● **Task brief**
Copy out, unchanged, the lines of the listing below from the one containing "collectors: W. Meier, G." through the end of the listing, both ends included.

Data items
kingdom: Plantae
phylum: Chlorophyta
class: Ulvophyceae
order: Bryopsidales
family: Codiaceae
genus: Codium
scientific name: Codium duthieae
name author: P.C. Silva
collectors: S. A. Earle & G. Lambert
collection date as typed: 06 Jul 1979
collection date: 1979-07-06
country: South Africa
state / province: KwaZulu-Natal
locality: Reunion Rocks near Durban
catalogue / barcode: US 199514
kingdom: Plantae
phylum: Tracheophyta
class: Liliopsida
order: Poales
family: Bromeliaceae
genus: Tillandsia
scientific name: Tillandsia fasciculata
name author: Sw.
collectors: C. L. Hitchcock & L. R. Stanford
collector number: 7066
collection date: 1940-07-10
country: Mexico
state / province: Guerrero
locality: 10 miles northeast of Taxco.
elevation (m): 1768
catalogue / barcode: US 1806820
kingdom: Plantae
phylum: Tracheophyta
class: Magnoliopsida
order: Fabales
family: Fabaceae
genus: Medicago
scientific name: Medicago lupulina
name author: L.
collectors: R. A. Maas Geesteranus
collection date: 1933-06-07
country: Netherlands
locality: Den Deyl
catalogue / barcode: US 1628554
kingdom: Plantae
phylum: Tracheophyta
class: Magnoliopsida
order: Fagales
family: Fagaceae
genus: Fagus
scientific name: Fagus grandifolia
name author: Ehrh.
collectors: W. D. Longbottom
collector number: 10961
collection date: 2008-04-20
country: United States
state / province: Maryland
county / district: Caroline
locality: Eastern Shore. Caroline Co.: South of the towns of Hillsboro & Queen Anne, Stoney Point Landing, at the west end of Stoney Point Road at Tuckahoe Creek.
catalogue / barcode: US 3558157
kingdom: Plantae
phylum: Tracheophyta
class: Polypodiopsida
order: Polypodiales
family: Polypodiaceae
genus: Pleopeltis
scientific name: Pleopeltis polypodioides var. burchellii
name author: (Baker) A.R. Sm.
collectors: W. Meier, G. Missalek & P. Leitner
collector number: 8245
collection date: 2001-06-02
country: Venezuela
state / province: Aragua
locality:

● **Final result**
collectors: W. Meier, G. Missalek & P. Leitner
collector number: 8245
collection date: 2001-06-02
country: Venezuela
state / province: Aragua
locality:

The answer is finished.